Dataset entries —
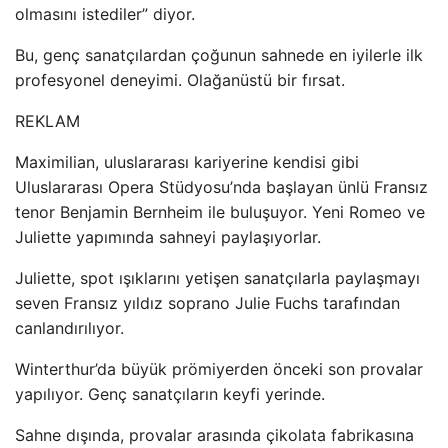
olmasını istediler” diyor.
Bu, genç sanatçılardan çoğunun sahnede en iyilerle ilk
profesyonel deneyimi. Olağanüstü bir fırsat.
REKLAM
Maximilian, uluslararası kariyerine kendisi gibi
Uluslararası Opera Stüdyosu’nda başlayan ünlü Fransız
tenor Benjamin Bernheim ile buluşuyor. Yeni Romeo ve
Juliette yapımında sahneyi paylaşıyorlar.
Juliette, spot ışıklarını yetişen sanatçılarla paylaşmayı
seven Fransız yıldız soprano Julie Fuchs tarafından
canlandırılıyor.
Winterthur’da büyük prömiyerden önceki son provalar
yapılıyor. Genç sanatçıların keyfi yerinde.
Sahne dışında, provalar arasında çikolata fabrikasına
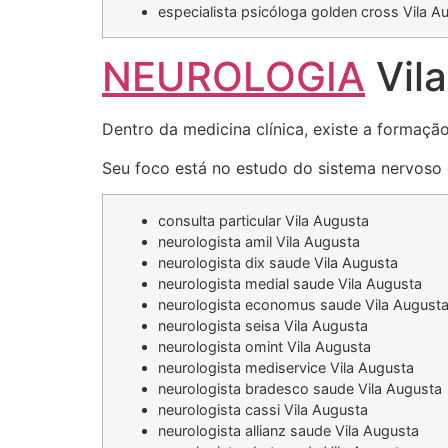
especialista psicóloga golden cross Vila A
NEUROLOGIA
Vila
Dentro da medicina clínica, existe a formaçã
Seu foco está no estudo do sistema nervoso e
consulta particular Vila Augusta
neurologista amil Vila Augusta
neurologista dix saude Vila Augusta
neurologista medial saude Vila Augusta
neurologista economus saude Vila August
neurologista seisa Vila Augusta
neurologista omint Vila Augusta
neurologista mediservice Vila Augusta
neurologista bradesco saude Vila Augusta
neurologista cassi Vila Augusta
neurologista allianz saude Vila Augusta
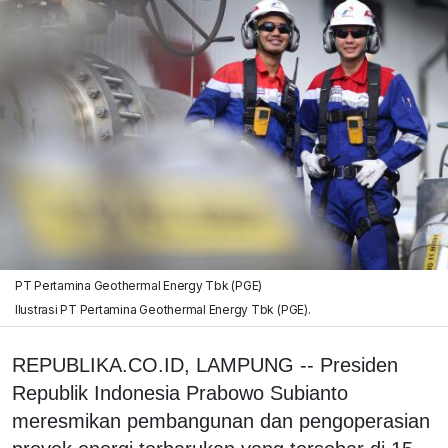
PT Pertamina Geothermal Energy Tbk (PGE)
Ilustrasi PT Pertamina Geothermal Energy Tbk (PGE).
REPUBLIKA.CO.ID, LAMPUNG -- Presiden
Republik Indonesia Prabowo Subianto
meresmikan pembangunan dan pengoperasian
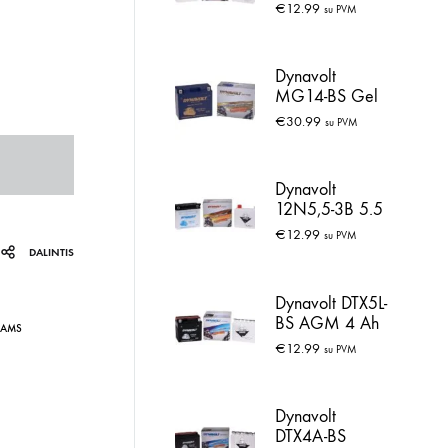
€
12.99
su PVM
Dynavolt
MG14-BS Gel
14 Ah
€
30.99
su PVM
Dynavolt
12N5,5-3B 5.5
Ah
€
12.99
su PVM
DALINTIS
Dynavolt DTX5L-
BS AGM 4 Ah
IAMS
€
12.99
su PVM
Dynavolt
DTX4A-BS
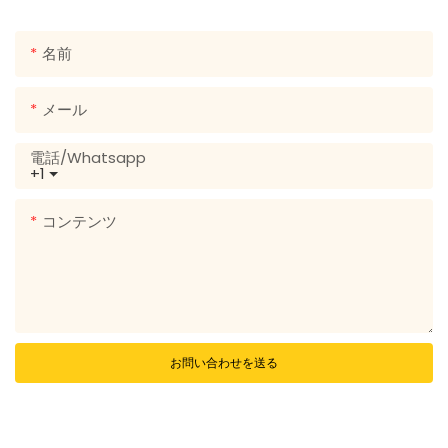
または電話番号を連絡先フォームに残してください！
名前
メール
電話/whatsapp
+1
コンテンツ
お問い合わせを送る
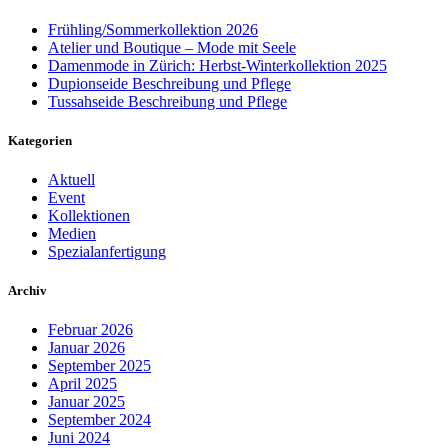
Frühling/Sommerkollektion 2026
Atelier und Boutique – Mode mit Seele
Damenmode in Zürich: Herbst-Winterkollektion 2025
Dupionseide Beschreibung und Pflege
Tussahseide Beschreibung und Pflege
Kategorien
Aktuell
Event
Kollektionen
Medien
Spezialanfertigung
Archiv
Februar 2026
Januar 2026
September 2025
April 2025
Januar 2025
September 2024
Juni 2024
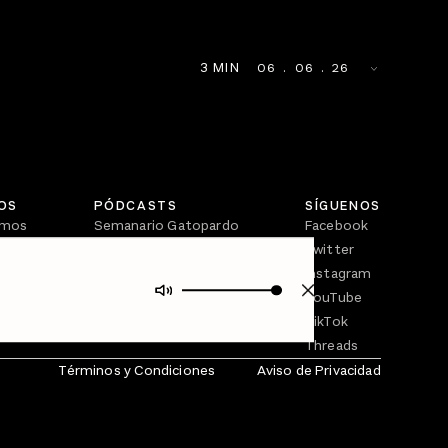
3
MIN
06
 . 
06
 . 
26
OS
PÓDCASTS
SÍGUENOS
omos
Semanario Gatopardo
Facebook
En Qué Momento
Twitter
Crecer en Distopía
Instagram
YouTube
TikTok
Threads
Términos y Condiciones
Aviso de Privacidad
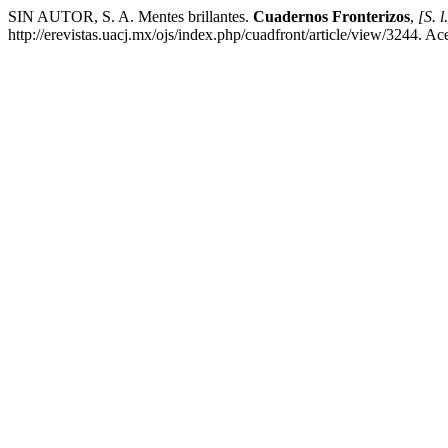
SIN AUTOR, S. A. Mentes brillantes.
Cuadernos Fronterizos
,
[S. l
http://erevistas.uacj.mx/ojs/index.php/cuadfront/article/view/3244. A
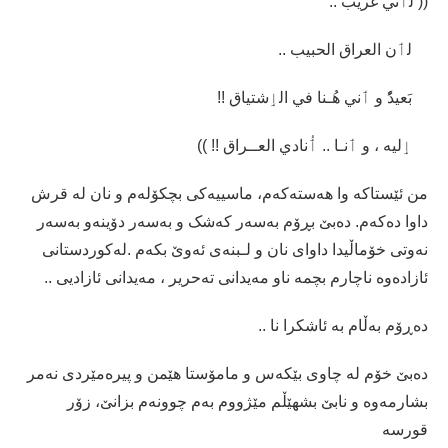
(( لٲني غَریب ..
لٲن العراق الحبیب ..
بَعیدُٗ و ٲني هُـنا في الٳشتیاق !!
ٳلیە ، و ٲنـا .. ٲُنادي العــراق !! ))
من ئێستاکە وا هەستەکەم، ماسییەکی بچکۆلەم و نان لە قرش
داوا دەکەم. دەبێ بڕۆم بەسەر کەشک و بەسەر دۆینەو بەسەر
نەوتی خۆماڵیدا داوای نان و لـبنەی ئەوێ بکەم .لەکوردستانی
ئازادەوە ناچارم بچمە ناو مەیدانی تەحریر ، مەیدانی ئازادیی ..
دەڕۆم بەڵام بە ئاشکرا نا ..
دەبێ خۆم لە چاوی بێکەس و مامۆستا هێمن و پیرەمێردی نەمر
بشارمەوە و نابێ بشهێڵم مێژووم بەم چوونەم بزانێ، زۆر
قورسە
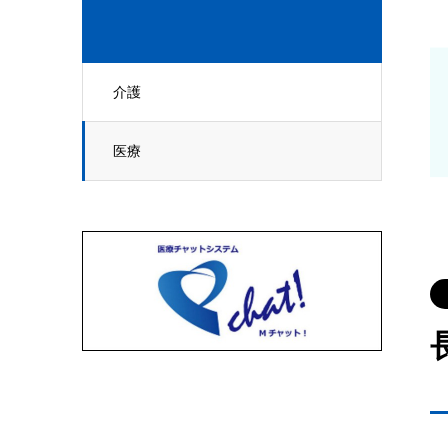
介護
医療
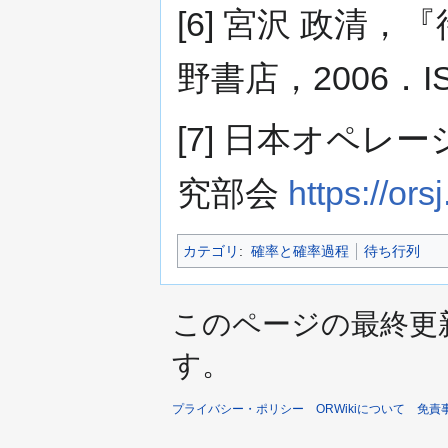
[6] 宮沢 政清
野書店，2006．ISBN
[7] 日本オペ
究部会
https://ors
カテゴリ
:
確率と確率過程
待ち行列
このページの最終更新日時
す。
プライバシー・ポリシー
ORWikiについて
免責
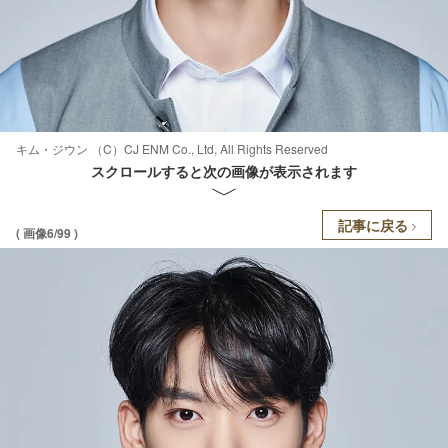
キム・ジウン （C）CJ ENM Co., Ltd, All Rights Reserved
スクロールすると次の画像が表示されます
記事に戻る
( 画像6/99 )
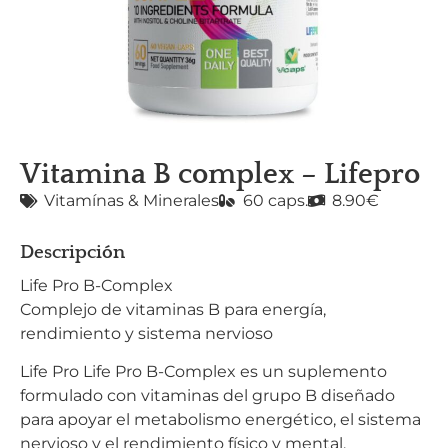
Vitamina B complex – Lifepro
Vitamínas & Minerales
60 caps.
8.90€
Descripción
Life Pro B-Complex
Complejo de vitaminas B para energía,
rendimiento y sistema nervioso
Life Pro Life Pro B-Complex es un suplemento
formulado con vitaminas del grupo B diseñado
para apoyar el metabolismo energético, el sistema
nervioso y el rendimiento físico y mental.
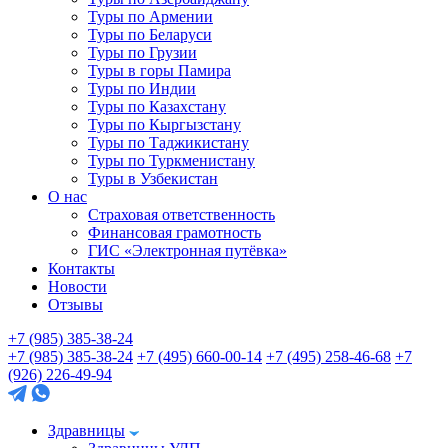
Туры по Армении
Туры по Беларуси
Туры по Грузии
Туры в горы Памира
Туры по Индии
Туры по Казахстану
Туры по Кыргызстану
Туры по Таджикистану
Туры по Туркменистану
Туры в Узбекистан
О нас
Страховая ответственность
Финансовая грамотность
ГИС «Электронная путёвка»
Контакты
Новости
Отзывы
+7 (985) 385-38-24
+7 (985) 385-38-24
+7 (495) 660-00-14
+7 (495) 258-46-68
+7
(926) 226-49-94
Здравницы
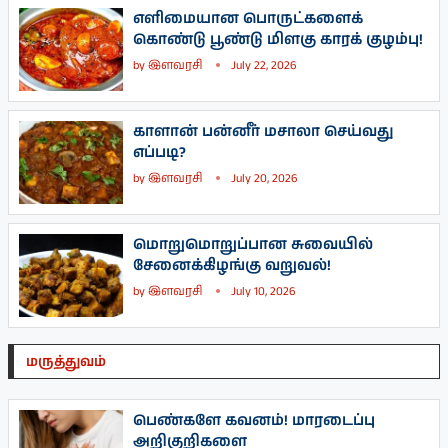
எளிமையான பொருட்களைக்
கொண்டு பூண்டு மிளகு காரக் குழம்பு!
by
இளவரசி
July 22, 2026
காளான் பன்னீர் மசாலா செய்வது
எப்படி?
by
இளவரசி
July 20, 2026
மொறுமொறுப்பான சுவையில்
சேனைக்கிழங்கு வறுவல்!
by
இளவரசி
July 10, 2026
மருத்துவம்
பெண்களே கவனம்! மாரடைப்பு
அறிகுறிகளை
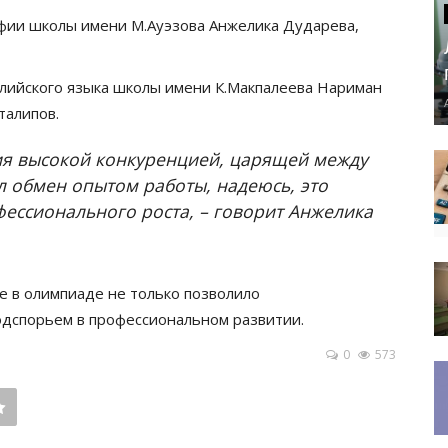
фии школы имени М.Ауэзова Анжелика Дударева,
лийского языка школы имени К.Макпалеева Нариман
талипов.
ния высокой конкуренцией, царящей между
л обмен опытом работы, надеюсь, это
ессионального роста, – говорит Анжелика
ие в олимпиаде не только позволило
одспорьем в профессиональном развитии.
0
573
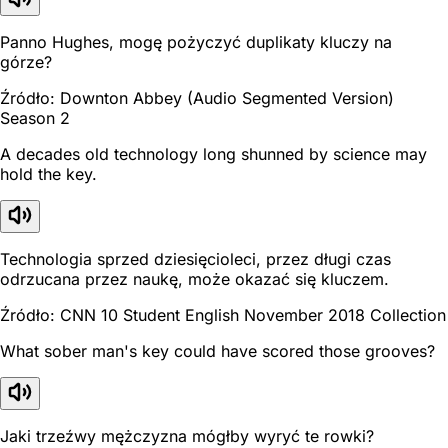
Panno Hughes, mogę pożyczyć duplikaty kluczy na
górze?
Źródło: Downton Abbey (Audio Segmented Version)
Season 2
A decades old technology long shunned by science may
hold the key.
Technologia sprzed dziesięcioleci, przez długi czas
odrzucana przez naukę, może okazać się kluczem.
Źródło: CNN 10 Student English November 2018 Collection
What sober man's key could have scored those grooves?
Jaki trzeźwy mężczyzna mógłby wyryć te rowki?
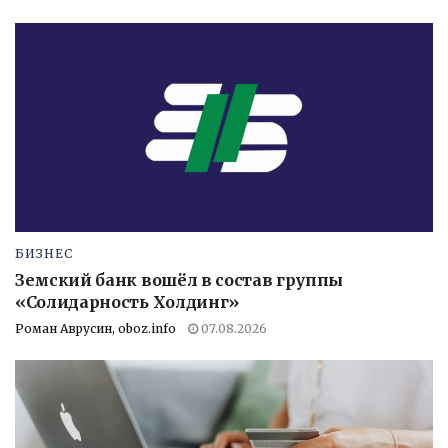
БИЗНЕС
Земский банк вошёл в состав группы
«Солидарность Холдинг»
Роман Аврусин, oboz.info
07.08.2026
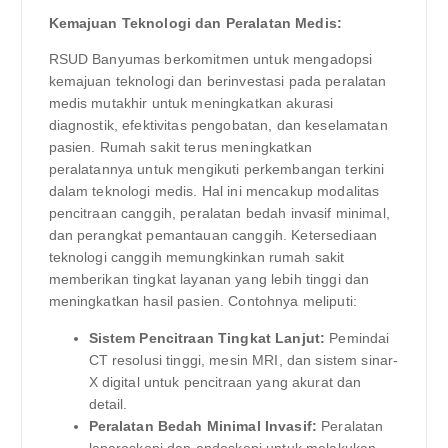
Kemajuan Teknologi dan Peralatan Medis:
RSUD Banyumas berkomitmen untuk mengadopsi
kemajuan teknologi dan berinvestasi pada peralatan
medis mutakhir untuk meningkatkan akurasi
diagnostik, efektivitas pengobatan, dan keselamatan
pasien. Rumah sakit terus meningkatkan
peralatannya untuk mengikuti perkembangan terkini
dalam teknologi medis. Hal ini mencakup modalitas
pencitraan canggih, peralatan bedah invasif minimal,
dan perangkat pemantauan canggih. Ketersediaan
teknologi canggih memungkinkan rumah sakit
memberikan tingkat layanan yang lebih tinggi dan
meningkatkan hasil pasien. Contohnya meliputi:
Sistem Pencitraan Tingkat Lanjut:
Pemindai
CT resolusi tinggi, mesin MRI, dan sistem sinar-
X digital untuk pencitraan yang akurat dan
detail.
Peralatan Bedah Minimal Invasif:
Peralatan
laparoskopi dan endoskopi untuk melakukan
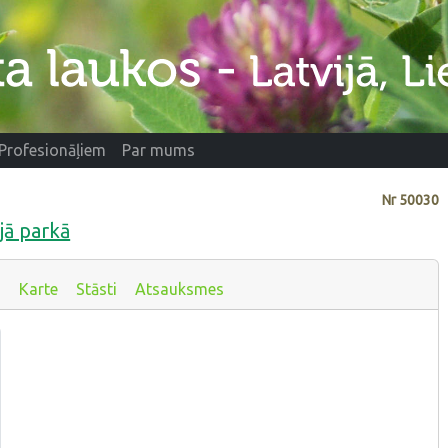
Profesionāļiem
Par mums
Nr
50030
jā parkā
s
Karte
Stāsti
Atsauksmes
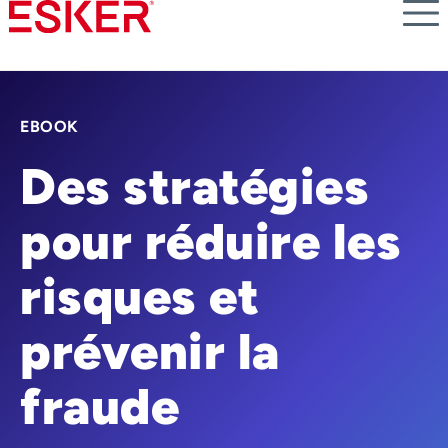
Skip
to
main
content
EBOOK
Des stratégies
pour réduire les
risques et
prévenir la
fraude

Request —
Go back to the entries above and restate word for word every line from the first through the one that contains "Semanario Gatopardo", leaving the pictures behind.

Your response —
olmasını istediler” diyor.
Bu, genç sanatçılardan çoğunun sahnede en iyilerle ilk
profesyonel deneyimi. Olağanüstü bir fırsat.
REKLAM
Maximilian, uluslararası kariyerine kendisi gibi
Uluslararası Opera Stüdyosu’nda başlayan ünlü Fransız
tenor Benjamin Bernheim ile buluşuyor. Yeni Romeo ve
Juliette yapımında sahneyi paylaşıyorlar.
Juliette, spot ışıklarını yetişen sanatçılarla paylaşmayı
seven Fransız yıldız soprano Julie Fuchs tarafından
canlandırılıyor.
Winterthur’da büyük prömiyerden önceki son provalar
yapılıyor. Genç sanatçıların keyfi yerinde.
Sahne dışında, provalar arasında çikolata fabrikasına
especialista psicóloga golden cross Vila A
NEUROLOGIA
Vila
Dentro da medicina clínica, existe a formaçã
Seu foco está no estudo do sistema nervoso e
consulta particular Vila Augusta
neurologista amil Vila Augusta
neurologista dix saude Vila Augusta
neurologista medial saude Vila Augusta
neurologista economus saude Vila August
neurologista seisa Vila Augusta
neurologista omint Vila Augusta
neurologista mediservice Vila Augusta
neurologista bradesco saude Vila Augusta
neurologista cassi Vila Augusta
neurologista allianz saude Vila Augusta
PT Pertamina Geothermal Energy Tbk (PGE)
Ilustrasi PT Pertamina Geothermal Energy Tbk (PGE).
REPUBLIKA.CO.ID, LAMPUNG -- Presiden
Republik Indonesia Prabowo Subianto
meresmikan pembangunan dan pengoperasian
€
12.99
su PVM
Dynavolt
MG14-BS Gel
14 Ah
€
30.99
su PVM
Dynavolt
12N5,5-3B 5.5
Ah
€
12.99
su PVM
DALINTIS
Dynavolt DTX5L-
BS AGM 4 Ah
IAMS
€
12.99
su PVM
Dynavolt
DTX4A-BS
または電話番号を連絡先フォームに残してください！
名前
メール
電話/whatsapp
+1
コンテンツ
お問い合わせを送る
Frühling/Sommerkollektion 2026
Atelier und Boutique – Mode mit Seele
Damenmode in Zürich: Herbst-Winterkollektion 2025
Dupionseide Beschreibung und Pflege
Tussahseide Beschreibung und Pflege
Kategorien
Aktuell
Event
Kollektionen
Medien
Spezialanfertigung
Archiv
Februar 2026
Januar 2026
September 2025
April 2025
Januar 2025
September 2024
Juni 2024
3
MIN
06
 . 
06
 . 
26
OS
PÓDCASTS
SÍGUENOS
omos
Semanario Gatopardo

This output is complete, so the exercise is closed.